DIRECTIONS » What you return must match the entries exactly, except that the pictures are gone.

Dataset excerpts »
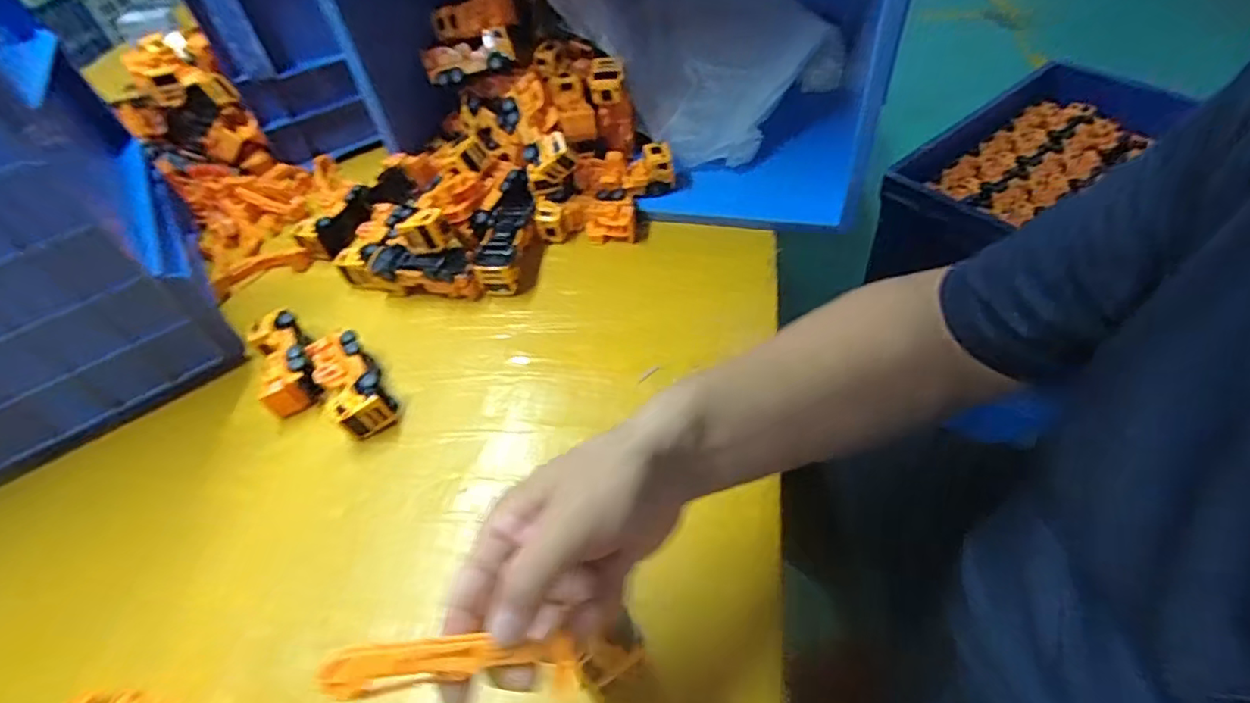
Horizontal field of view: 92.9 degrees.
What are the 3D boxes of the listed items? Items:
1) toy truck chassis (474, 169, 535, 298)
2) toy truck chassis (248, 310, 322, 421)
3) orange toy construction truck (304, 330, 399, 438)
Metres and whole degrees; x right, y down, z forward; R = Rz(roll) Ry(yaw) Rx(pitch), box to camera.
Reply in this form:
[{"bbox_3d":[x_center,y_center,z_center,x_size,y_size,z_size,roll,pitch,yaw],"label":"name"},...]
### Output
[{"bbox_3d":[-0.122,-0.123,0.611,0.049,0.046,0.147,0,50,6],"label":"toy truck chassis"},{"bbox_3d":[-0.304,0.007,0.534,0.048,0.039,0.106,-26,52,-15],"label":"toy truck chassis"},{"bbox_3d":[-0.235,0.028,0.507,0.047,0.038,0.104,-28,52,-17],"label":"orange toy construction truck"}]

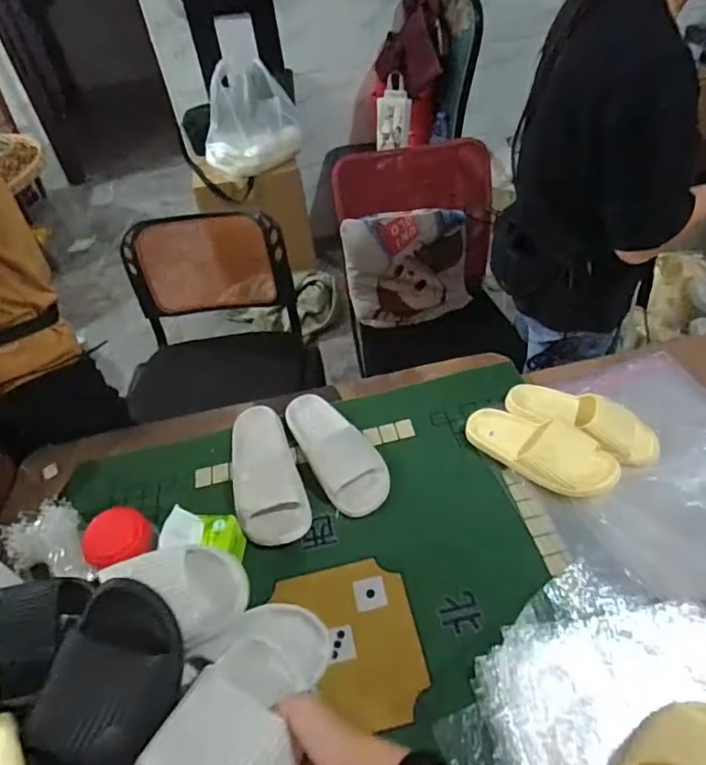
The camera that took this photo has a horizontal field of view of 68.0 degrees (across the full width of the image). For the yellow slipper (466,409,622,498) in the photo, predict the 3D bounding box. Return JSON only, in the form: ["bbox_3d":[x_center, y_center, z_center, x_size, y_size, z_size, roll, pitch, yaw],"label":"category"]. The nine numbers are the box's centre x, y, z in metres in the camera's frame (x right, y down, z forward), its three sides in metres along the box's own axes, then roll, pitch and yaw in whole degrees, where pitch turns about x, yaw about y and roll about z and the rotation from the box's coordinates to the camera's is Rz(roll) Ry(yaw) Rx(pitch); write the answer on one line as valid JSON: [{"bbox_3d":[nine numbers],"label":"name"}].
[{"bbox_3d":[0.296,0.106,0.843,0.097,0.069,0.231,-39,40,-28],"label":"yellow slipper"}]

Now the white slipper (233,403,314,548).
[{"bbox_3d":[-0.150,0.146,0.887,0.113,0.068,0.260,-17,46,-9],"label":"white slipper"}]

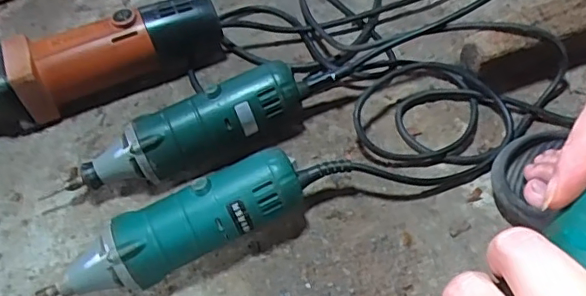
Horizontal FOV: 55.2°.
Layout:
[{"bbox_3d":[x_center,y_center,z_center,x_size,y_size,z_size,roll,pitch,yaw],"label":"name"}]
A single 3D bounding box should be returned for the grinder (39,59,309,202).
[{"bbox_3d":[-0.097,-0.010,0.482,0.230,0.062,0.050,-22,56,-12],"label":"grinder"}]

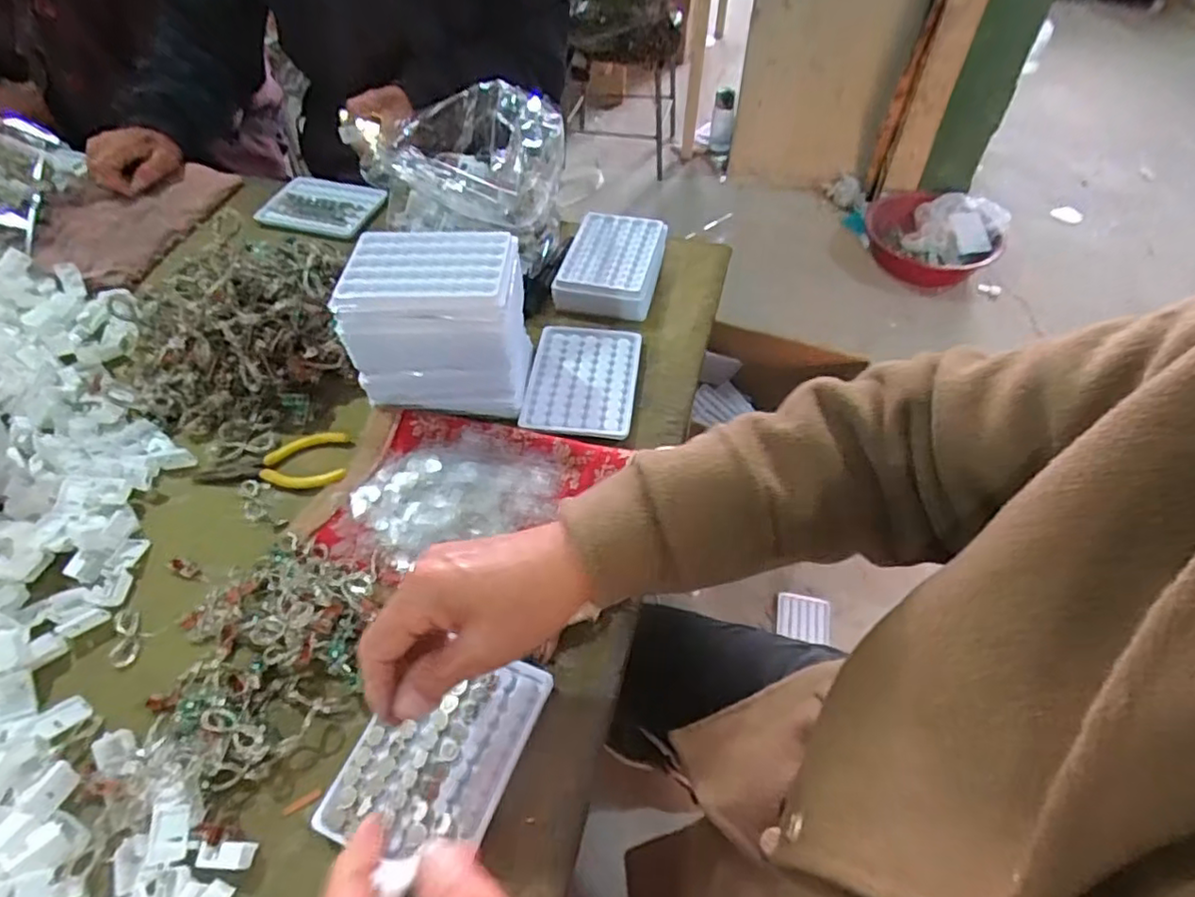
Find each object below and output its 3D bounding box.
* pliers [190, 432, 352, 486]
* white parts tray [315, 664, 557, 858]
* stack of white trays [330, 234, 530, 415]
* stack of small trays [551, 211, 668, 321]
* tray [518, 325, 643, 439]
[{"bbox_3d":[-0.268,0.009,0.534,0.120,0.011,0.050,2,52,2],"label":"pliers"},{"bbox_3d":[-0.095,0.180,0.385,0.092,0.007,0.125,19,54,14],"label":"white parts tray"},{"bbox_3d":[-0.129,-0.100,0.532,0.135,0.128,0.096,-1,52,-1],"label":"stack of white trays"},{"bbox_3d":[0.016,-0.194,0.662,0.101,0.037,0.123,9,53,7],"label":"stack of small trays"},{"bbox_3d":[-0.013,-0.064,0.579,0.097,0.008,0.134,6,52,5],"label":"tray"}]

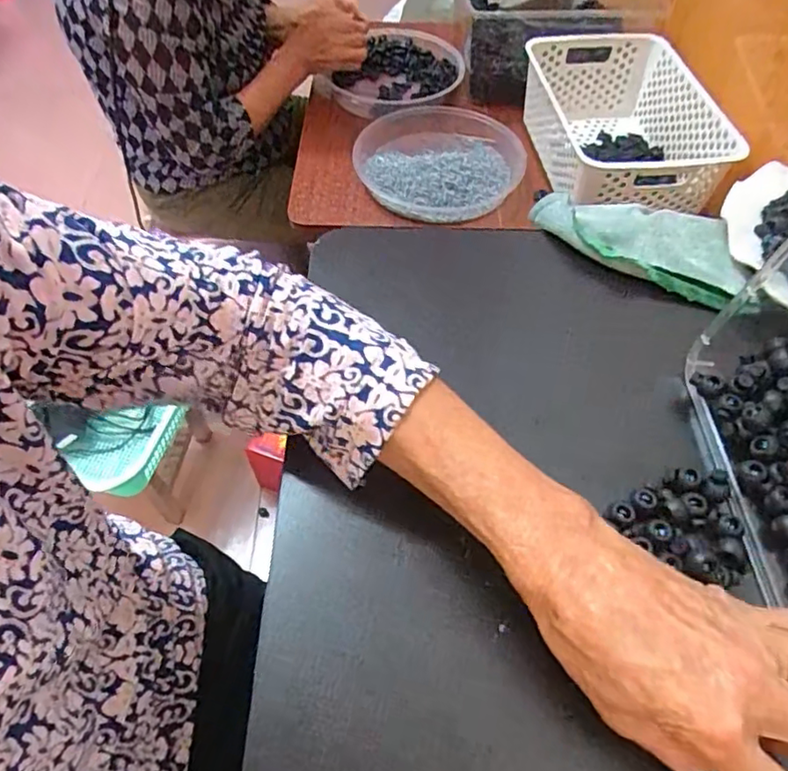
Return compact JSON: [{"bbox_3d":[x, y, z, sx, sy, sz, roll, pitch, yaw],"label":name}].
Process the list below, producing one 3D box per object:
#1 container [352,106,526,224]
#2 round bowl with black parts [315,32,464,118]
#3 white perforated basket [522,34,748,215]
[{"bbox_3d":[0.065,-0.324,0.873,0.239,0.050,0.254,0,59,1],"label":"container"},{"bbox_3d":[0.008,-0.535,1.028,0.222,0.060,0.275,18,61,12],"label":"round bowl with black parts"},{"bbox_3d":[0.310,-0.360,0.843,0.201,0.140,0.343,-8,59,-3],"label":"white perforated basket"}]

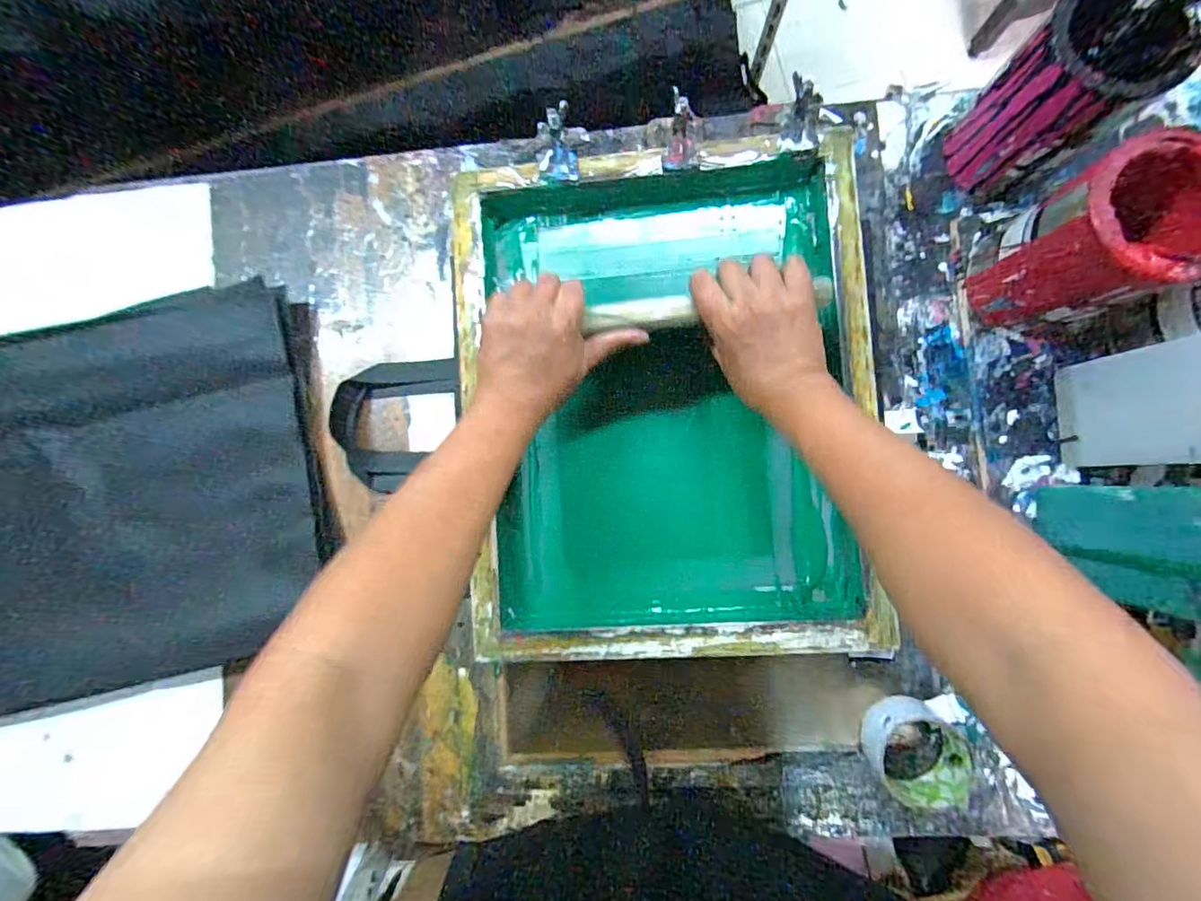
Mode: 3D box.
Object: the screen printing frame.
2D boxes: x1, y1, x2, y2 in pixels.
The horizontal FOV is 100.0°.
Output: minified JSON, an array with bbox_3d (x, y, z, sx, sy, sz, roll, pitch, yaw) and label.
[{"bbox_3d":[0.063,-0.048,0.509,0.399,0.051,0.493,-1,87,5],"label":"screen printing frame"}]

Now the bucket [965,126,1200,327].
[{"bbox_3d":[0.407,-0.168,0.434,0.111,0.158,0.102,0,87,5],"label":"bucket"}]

SOLUTION »
Horizontal field of view: 92.9 degrees.
What are the 3D boxes of the listed items? Items:
1) toy truck chassis (474, 169, 535, 298)
2) toy truck chassis (248, 310, 322, 421)
3) orange toy construction truck (304, 330, 399, 438)
Metres and whole degrees; x right, y down, z forward; R = Rz(roll) Ry(yaw) Rx(pitch), box to camera.
Reply in this form:
[{"bbox_3d":[x_center,y_center,z_center,x_size,y_size,z_size,roll,pitch,yaw],"label":"name"},...]
### Output
[{"bbox_3d":[-0.122,-0.123,0.611,0.049,0.046,0.147,0,50,6],"label":"toy truck chassis"},{"bbox_3d":[-0.304,0.007,0.534,0.048,0.039,0.106,-26,52,-15],"label":"toy truck chassis"},{"bbox_3d":[-0.235,0.028,0.507,0.047,0.038,0.104,-28,52,-17],"label":"orange toy construction truck"}]

The camera that took this photo has a horizontal field of view of 68.0 degrees (across the full width of the image). For the yellow slipper (466,409,622,498) in the photo, predict the 3D bounding box. Return JSON only, in the form: ["bbox_3d":[x_center, y_center, z_center, x_size, y_size, z_size, roll, pitch, yaw],"label":"category"]. The nine numbers are the box's centre x, y, z in metres in the camera's frame (x right, y down, z forward), its three sides in metres along the box's own axes, then roll, pitch and yaw in whole degrees, where pitch turns about x, yaw about y and roll about z and the rotation from the box's coordinates to the camera's is Rz(roll) Ry(yaw) Rx(pitch); write the answer on one line as valid JSON: [{"bbox_3d":[nine numbers],"label":"name"}].
[{"bbox_3d":[0.296,0.106,0.843,0.097,0.069,0.231,-39,40,-28],"label":"yellow slipper"}]

Now the white slipper (233,403,314,548).
[{"bbox_3d":[-0.150,0.146,0.887,0.113,0.068,0.260,-17,46,-9],"label":"white slipper"}]

Horizontal FOV: 55.2°.
Layout:
[{"bbox_3d":[x_center,y_center,z_center,x_size,y_size,z_size,roll,pitch,yaw],"label":"name"}]
A single 3D bounding box should be returned for the grinder (39,59,309,202).
[{"bbox_3d":[-0.097,-0.010,0.482,0.230,0.062,0.050,-22,56,-12],"label":"grinder"}]

Find each object below and output its 3D bounding box.
* pliers [190, 432, 352, 486]
* white parts tray [315, 664, 557, 858]
* stack of white trays [330, 234, 530, 415]
* stack of small trays [551, 211, 668, 321]
* tray [518, 325, 643, 439]
[{"bbox_3d":[-0.268,0.009,0.534,0.120,0.011,0.050,2,52,2],"label":"pliers"},{"bbox_3d":[-0.095,0.180,0.385,0.092,0.007,0.125,19,54,14],"label":"white parts tray"},{"bbox_3d":[-0.129,-0.100,0.532,0.135,0.128,0.096,-1,52,-1],"label":"stack of white trays"},{"bbox_3d":[0.016,-0.194,0.662,0.101,0.037,0.123,9,53,7],"label":"stack of small trays"},{"bbox_3d":[-0.013,-0.064,0.579,0.097,0.008,0.134,6,52,5],"label":"tray"}]

Return compact JSON: [{"bbox_3d":[x, y, z, sx, sy, sz, roll, pitch, yaw],"label":name}].
Process the list below, producing one 3D box per object:
#1 container [352,106,526,224]
#2 round bowl with black parts [315,32,464,118]
#3 white perforated basket [522,34,748,215]
[{"bbox_3d":[0.065,-0.324,0.873,0.239,0.050,0.254,0,59,1],"label":"container"},{"bbox_3d":[0.008,-0.535,1.028,0.222,0.060,0.275,18,61,12],"label":"round bowl with black parts"},{"bbox_3d":[0.310,-0.360,0.843,0.201,0.140,0.343,-8,59,-3],"label":"white perforated basket"}]

Mode: 3D box.
Object: the screen printing frame.
2D boxes: x1, y1, x2, y2 in pixels.
The horizontal FOV is 100.0°.
Output: minified JSON, an array with bbox_3d (x, y, z, sx, sy, sz, roll, pitch, yaw) and label.
[{"bbox_3d":[0.063,-0.048,0.509,0.399,0.051,0.493,-1,87,5],"label":"screen printing frame"}]

Now the bucket [965,126,1200,327].
[{"bbox_3d":[0.407,-0.168,0.434,0.111,0.158,0.102,0,87,5],"label":"bucket"}]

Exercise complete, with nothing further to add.